Document section —
..............................

As the CEO of Pondok Indah Hospital Group, Dr Yanwar Hadiyanto played a pivotal role in ensuring that the group achieved level 6 for the HIMSS Electronic Medical Record Adoption Model in March.
Dr Hadiyanto spoke at the HIMSS Indonesian Digital Transformation Symposium held on 25 May 2022 in Jakarta. He talked about the group’s EMR system and journey to attain the level 6 mark.
“Nearly 100 percent computerised”
Dr Hadiyanto said the group currently has an EMR system connected and updated in real time that can be accessed at its three hospitals – two in Jakarta and one in nearby South Tangerang city.
Dr Hadiyanto said the EMR is now connected to its laboratory information system, radiology information system, queueing, call centre, messaging, mobile application and Oracle ERP.
He added that group’s doctors were not allowed to input data on paper since the group implemented the EMR – except for informed consent written on paper and uploaded to the system and some other written documents required for accreditation purposes.

..............................

Supplied material —
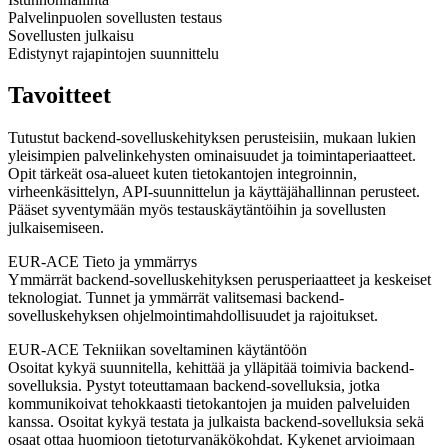
Palvelinpuolen sovellusten testaus
Sovellusten julkaisu
Edistynyt rajapintojen suunnittelu
Tavoitteet
Tutustut backend-sovelluskehityksen perusteisiin, mukaan lukien
yleisimpien palvelinkehysten ominaisuudet ja toimintaperiaatteet.
Opit tärkeät osa-alueet kuten tietokantojen integroinnin,
virheenkäsittelyn, API-suunnittelun ja käyttäjähallinnan perusteet.
Pääset syventymään myös testauskäytäntöihin ja sovellusten
julkaisemiseen.
EUR-ACE Tieto ja ymmärrys
Ymmärrät backend-sovelluskehityksen perusperiaatteet ja keskeiset
teknologiat. Tunnet ja ymmärrät valitsemasi backend-
sovelluskehyksen ohjelmointimahdollisuudet ja rajoitukset.
EUR-ACE Tekniikan soveltaminen käytäntöön
Osoitat kykyä suunnitella, kehittää ja ylläpitää toimivia backend-
sovelluksia. Pystyt toteuttamaan backend-sovelluksia, jotka
kommunikoivat tehokkaasti tietokantojen ja muiden palveluiden
kanssa. Osoitat kykyä testata ja julkaista backend-sovelluksia sekä
osaat ottaa huomioon tietoturvanäkökohdat. Kykenet arvioimaan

..............................

Transcribe the passage of the hospital EMR article from "Dr Hadiyanto spoke" up to and including "and Oracle ERP.".

Dr Hadiyanto spoke at the HIMSS Indonesian Digital Transformation Symposium held on 25 May 2022 in Jakarta. He talked about the group’s EMR system and journey to attain the level 6 mark.
“Nearly 100 percent computerised”
Dr Hadiyanto said the group currently has an EMR system connected and updated in real time that can be accessed at its three hospitals – two in Jakarta and one in nearby South Tangerang city.
Dr Hadiyanto said the EMR is now connected to its laboratory information system, radiology information system, queueing, call centre, messaging, mobile application and Oracle ERP.